**WORK TO COMPLETE**
In the data below, one line contains "X9753Y7457D1*" and a later one contains "X6371Y18205D1*". Print both, with every line between them, exactly and alone.

**DATA TO USE**
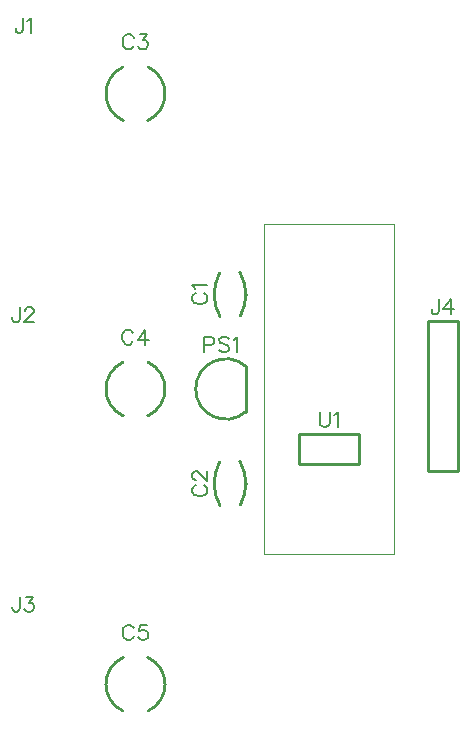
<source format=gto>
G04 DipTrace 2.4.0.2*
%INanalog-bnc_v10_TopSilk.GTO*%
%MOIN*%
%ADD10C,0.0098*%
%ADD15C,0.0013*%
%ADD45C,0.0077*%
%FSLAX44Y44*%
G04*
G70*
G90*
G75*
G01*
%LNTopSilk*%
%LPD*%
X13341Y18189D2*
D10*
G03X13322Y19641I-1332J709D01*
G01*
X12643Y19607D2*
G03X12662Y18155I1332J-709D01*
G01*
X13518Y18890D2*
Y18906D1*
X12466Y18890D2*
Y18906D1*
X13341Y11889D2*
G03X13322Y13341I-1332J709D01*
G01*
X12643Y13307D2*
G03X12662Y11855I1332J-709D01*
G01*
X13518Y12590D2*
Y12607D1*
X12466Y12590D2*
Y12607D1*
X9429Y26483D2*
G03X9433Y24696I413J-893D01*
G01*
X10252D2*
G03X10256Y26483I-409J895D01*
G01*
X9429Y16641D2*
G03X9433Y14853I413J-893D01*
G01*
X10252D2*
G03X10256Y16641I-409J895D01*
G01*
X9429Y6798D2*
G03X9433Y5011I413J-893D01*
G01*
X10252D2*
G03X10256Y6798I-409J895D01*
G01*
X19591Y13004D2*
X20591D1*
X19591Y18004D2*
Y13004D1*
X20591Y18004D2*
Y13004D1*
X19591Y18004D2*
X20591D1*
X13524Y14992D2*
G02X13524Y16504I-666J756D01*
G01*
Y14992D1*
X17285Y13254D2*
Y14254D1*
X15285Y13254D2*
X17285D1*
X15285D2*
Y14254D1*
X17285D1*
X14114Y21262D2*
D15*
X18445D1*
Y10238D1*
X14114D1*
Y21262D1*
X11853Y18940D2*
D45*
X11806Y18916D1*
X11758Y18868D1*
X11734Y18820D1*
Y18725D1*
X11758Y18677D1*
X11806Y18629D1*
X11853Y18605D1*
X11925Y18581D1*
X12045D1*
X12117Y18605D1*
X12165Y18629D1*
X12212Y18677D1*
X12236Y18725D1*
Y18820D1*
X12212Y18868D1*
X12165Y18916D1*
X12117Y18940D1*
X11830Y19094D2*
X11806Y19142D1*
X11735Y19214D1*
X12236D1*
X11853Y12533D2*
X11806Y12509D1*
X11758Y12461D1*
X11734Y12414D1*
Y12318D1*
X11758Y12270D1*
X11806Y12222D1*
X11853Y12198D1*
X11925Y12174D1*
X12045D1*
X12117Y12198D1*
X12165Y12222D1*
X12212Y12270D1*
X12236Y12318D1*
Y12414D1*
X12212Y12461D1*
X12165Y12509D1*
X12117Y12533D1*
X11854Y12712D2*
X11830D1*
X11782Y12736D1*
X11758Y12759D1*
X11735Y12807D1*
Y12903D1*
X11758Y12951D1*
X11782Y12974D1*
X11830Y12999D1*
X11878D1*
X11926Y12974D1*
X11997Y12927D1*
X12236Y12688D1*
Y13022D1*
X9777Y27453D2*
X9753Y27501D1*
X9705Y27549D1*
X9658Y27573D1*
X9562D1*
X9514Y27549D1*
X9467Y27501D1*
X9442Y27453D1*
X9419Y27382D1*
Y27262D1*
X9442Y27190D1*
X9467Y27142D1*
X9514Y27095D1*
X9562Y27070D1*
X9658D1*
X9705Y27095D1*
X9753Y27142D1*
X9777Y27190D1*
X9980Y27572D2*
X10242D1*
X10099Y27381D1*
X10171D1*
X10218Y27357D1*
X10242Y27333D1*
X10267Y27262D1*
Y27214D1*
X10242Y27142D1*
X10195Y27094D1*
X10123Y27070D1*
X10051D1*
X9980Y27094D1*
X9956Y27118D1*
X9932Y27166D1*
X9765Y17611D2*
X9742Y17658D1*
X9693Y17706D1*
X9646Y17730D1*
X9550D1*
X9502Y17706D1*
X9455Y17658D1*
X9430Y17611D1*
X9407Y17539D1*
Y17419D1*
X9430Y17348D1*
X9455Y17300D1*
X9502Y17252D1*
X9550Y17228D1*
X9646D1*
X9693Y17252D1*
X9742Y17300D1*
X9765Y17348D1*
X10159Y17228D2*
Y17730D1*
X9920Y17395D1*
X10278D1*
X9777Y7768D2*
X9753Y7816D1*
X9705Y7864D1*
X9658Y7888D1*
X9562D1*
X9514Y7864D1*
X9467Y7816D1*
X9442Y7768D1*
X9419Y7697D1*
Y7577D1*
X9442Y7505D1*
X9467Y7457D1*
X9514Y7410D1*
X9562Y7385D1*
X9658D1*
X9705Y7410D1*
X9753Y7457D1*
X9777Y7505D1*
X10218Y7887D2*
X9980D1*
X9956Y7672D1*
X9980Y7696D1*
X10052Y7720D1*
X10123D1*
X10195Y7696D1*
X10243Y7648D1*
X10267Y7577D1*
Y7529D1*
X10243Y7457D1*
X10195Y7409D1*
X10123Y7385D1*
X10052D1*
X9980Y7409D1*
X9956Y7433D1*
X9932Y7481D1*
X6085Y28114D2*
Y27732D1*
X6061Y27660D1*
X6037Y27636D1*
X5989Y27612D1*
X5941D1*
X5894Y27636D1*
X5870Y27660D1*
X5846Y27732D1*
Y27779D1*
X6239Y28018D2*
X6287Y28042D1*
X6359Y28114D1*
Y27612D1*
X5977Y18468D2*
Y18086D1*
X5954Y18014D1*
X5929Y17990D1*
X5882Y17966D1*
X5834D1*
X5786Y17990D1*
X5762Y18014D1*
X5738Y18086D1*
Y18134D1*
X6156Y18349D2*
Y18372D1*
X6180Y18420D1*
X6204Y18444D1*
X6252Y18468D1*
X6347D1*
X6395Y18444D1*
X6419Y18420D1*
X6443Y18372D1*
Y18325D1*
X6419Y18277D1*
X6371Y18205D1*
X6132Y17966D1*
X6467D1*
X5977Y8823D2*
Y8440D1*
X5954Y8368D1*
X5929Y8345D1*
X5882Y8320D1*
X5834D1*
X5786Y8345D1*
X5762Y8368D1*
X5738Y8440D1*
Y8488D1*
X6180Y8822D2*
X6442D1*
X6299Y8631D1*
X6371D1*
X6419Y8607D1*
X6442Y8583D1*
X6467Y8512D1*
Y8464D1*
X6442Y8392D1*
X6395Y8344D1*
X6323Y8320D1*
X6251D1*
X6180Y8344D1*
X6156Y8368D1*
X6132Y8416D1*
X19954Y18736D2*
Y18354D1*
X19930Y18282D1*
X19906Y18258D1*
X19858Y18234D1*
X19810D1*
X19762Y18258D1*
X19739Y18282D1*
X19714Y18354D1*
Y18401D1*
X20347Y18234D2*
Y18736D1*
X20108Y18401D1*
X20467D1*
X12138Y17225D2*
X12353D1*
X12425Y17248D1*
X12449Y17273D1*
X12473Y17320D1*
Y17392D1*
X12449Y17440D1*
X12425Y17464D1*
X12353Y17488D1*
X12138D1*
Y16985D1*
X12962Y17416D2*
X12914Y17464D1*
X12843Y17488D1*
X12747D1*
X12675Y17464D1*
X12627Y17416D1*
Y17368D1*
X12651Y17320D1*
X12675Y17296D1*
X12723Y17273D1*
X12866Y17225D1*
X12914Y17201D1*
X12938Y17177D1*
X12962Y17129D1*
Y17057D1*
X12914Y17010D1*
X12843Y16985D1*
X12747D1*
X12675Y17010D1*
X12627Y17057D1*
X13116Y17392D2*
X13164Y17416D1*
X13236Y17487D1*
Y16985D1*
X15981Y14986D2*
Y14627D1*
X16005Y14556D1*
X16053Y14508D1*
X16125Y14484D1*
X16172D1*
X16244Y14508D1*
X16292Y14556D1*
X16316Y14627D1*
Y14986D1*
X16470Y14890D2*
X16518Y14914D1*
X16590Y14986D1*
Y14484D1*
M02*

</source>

--

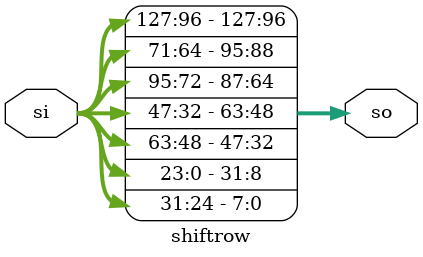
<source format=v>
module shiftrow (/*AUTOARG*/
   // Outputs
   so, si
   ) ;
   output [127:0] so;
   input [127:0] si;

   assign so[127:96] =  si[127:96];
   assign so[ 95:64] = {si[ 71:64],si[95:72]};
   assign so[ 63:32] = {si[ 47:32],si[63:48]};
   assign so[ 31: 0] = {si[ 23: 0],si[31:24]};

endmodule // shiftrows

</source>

**EXERCISE OUTPUT**
X9753Y7457D1*
X9777Y7505D1*
X10218Y7887D2*
X9980D1*
X9956Y7672D1*
X9980Y7696D1*
X10052Y7720D1*
X10123D1*
X10195Y7696D1*
X10243Y7648D1*
X10267Y7577D1*
Y7529D1*
X10243Y7457D1*
X10195Y7409D1*
X10123Y7385D1*
X10052D1*
X9980Y7409D1*
X9956Y7433D1*
X9932Y7481D1*
X6085Y28114D2*
Y27732D1*
X6061Y27660D1*
X6037Y27636D1*
X5989Y27612D1*
X5941D1*
X5894Y27636D1*
X5870Y27660D1*
X5846Y27732D1*
Y27779D1*
X6239Y28018D2*
X6287Y28042D1*
X6359Y28114D1*
Y27612D1*
X5977Y18468D2*
Y18086D1*
X5954Y18014D1*
X5929Y17990D1*
X5882Y17966D1*
X5834D1*
X5786Y17990D1*
X5762Y18014D1*
X5738Y18086D1*
Y18134D1*
X6156Y18349D2*
Y18372D1*
X6180Y18420D1*
X6204Y18444D1*
X6252Y18468D1*
X6347D1*
X6395Y18444D1*
X6419Y18420D1*
X6443Y18372D1*
Y18325D1*
X6419Y18277D1*
X6371Y18205D1*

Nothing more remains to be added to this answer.